They then show a seemingly real-time map of attacks against their honeypots. That I can also believe.

The article then goes on to suggest that they can monitor attacks against various institutions like banks, libraries and such. This I find much, much harder to believe. It would suggest that they basically siphon off the traffic going over an IX and monitor it. We're already unhappy about a government agency doing such things, yet when a commercial company does it it's a-okay? I call BS.

They suggest they have a product you can purchase that shows attacks against your machines. We have those products already. They're called "firewalls" and "intrusion detection systems". Very newfangled technology most people may not have heard of...

GIVEN INFORMATION —
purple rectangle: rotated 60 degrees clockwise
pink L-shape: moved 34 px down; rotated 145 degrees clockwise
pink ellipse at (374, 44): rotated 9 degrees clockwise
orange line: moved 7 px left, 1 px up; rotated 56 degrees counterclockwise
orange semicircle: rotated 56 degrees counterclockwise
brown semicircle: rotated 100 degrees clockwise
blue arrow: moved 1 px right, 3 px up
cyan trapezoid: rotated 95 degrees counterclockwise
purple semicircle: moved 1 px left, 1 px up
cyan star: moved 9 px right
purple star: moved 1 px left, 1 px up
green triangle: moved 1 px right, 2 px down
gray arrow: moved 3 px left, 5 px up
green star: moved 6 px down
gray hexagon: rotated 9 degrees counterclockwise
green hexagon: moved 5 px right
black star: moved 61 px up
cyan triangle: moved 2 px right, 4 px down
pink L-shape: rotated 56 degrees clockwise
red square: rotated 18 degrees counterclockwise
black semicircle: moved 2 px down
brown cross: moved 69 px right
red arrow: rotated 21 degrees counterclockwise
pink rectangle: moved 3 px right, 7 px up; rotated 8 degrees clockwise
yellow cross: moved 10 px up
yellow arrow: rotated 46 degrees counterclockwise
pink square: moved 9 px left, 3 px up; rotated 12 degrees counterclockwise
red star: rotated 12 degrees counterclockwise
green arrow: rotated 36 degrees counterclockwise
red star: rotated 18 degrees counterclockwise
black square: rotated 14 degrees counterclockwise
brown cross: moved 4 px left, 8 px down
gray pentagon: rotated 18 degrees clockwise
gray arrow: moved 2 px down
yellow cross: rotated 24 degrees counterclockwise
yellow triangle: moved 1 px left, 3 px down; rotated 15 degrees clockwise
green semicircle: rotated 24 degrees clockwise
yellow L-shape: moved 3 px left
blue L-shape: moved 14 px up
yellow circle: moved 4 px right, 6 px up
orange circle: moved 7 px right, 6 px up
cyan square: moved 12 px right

GOAL OF THE EXERCISE —
In the comment about the attack-map article, which two existing products does the writer name as already showing attacks against your machines?

SOLVED PROBLEM —
Firewalls and intrusion detection systems.